Give back the full listing, character for character, with no pictures.

__SUPPLIED RECORDS__.
——
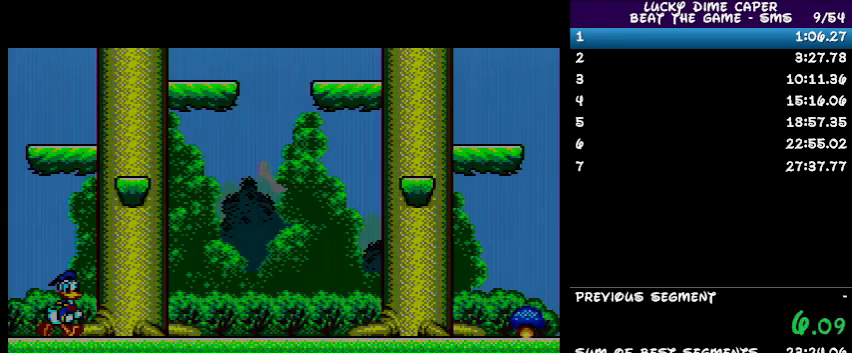
Gameplay with a controller; each line is a JSON object with the inputs held at the frame after it. "events" lists button and stick changes between this image and that frame as [ms after this image, input, new state], when the widget could be followed in between. Not read: L3 R3 other_buttons.
{"buttons": ["DPAD_RIGHT"], "events": []}
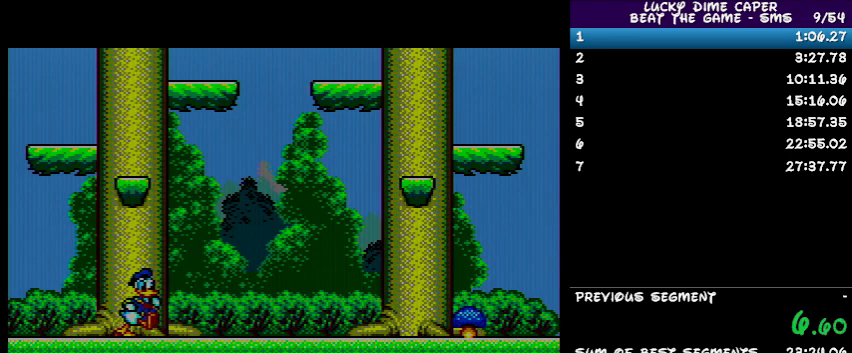
{"buttons": ["DPAD_RIGHT"], "events": []}
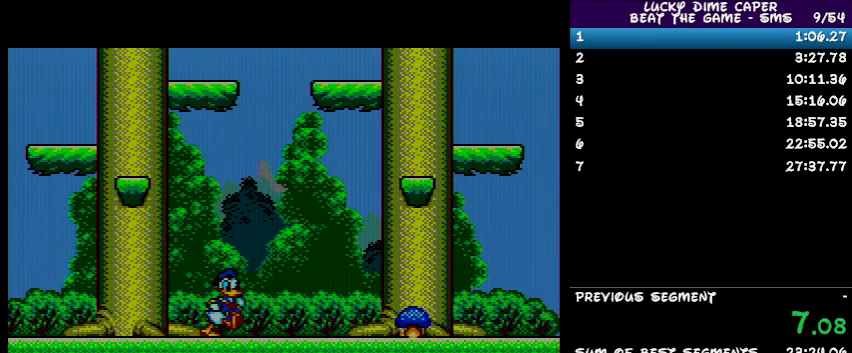
{"buttons": ["DPAD_RIGHT"], "events": []}
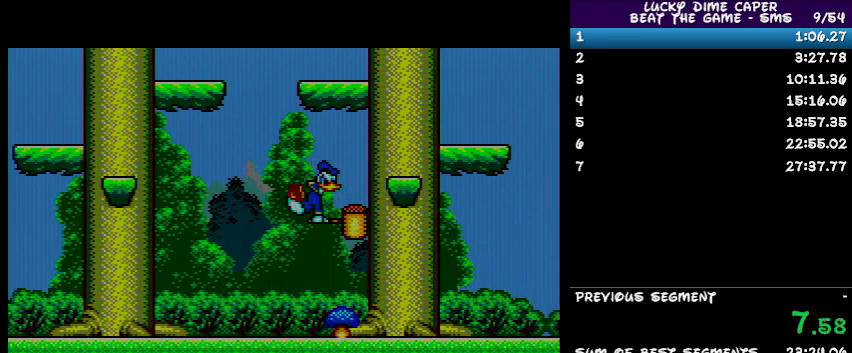
{"buttons": ["DPAD_RIGHT"], "events": []}
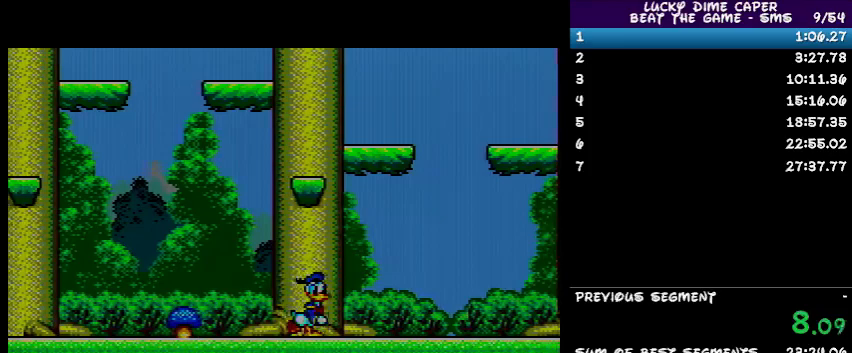
{"buttons": ["DPAD_RIGHT"], "events": []}
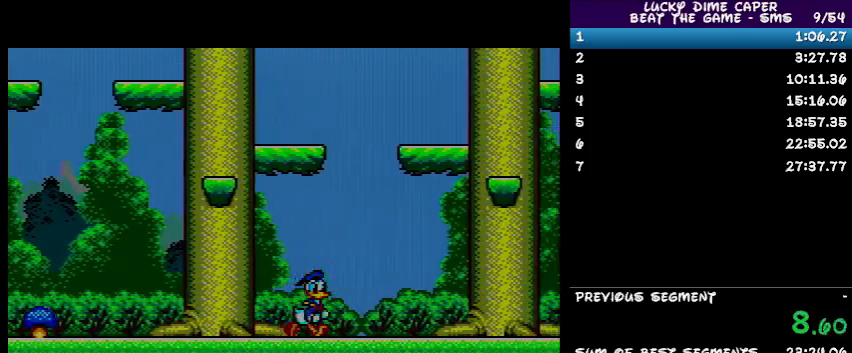
{"buttons": ["DPAD_RIGHT"], "events": []}
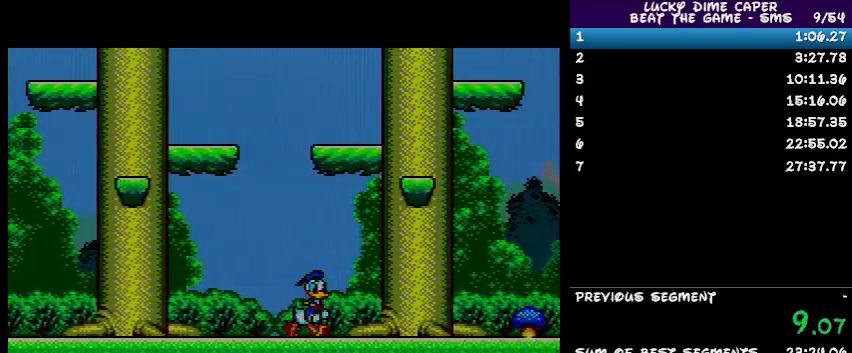
{"buttons": ["DPAD_RIGHT"], "events": []}
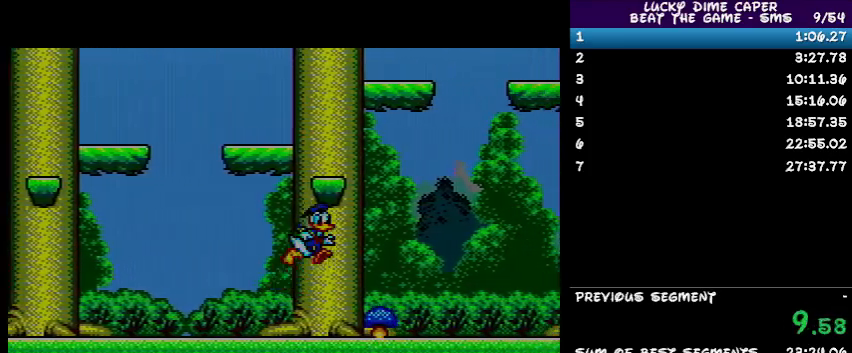
{"buttons": ["DPAD_RIGHT"], "events": []}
——
__WRITTEN SOLUTION__.
Gameplay with a controller; each line is a JSON object with the inputs held at the frame after it. "events" lists button and stick changes between this image and that frame as [ms after this image, input, new state], when the widget could be followed in between. Not read: L3 R3 other_buttons.
{"buttons": ["DPAD_RIGHT"], "events": []}
{"buttons": ["DPAD_RIGHT"], "events": []}
{"buttons": ["DPAD_RIGHT"], "events": []}
{"buttons": ["DPAD_RIGHT"], "events": []}
{"buttons": ["DPAD_RIGHT"], "events": []}
{"buttons": ["DPAD_RIGHT"], "events": []}
{"buttons": ["DPAD_RIGHT"], "events": []}
{"buttons": ["DPAD_RIGHT"], "events": []}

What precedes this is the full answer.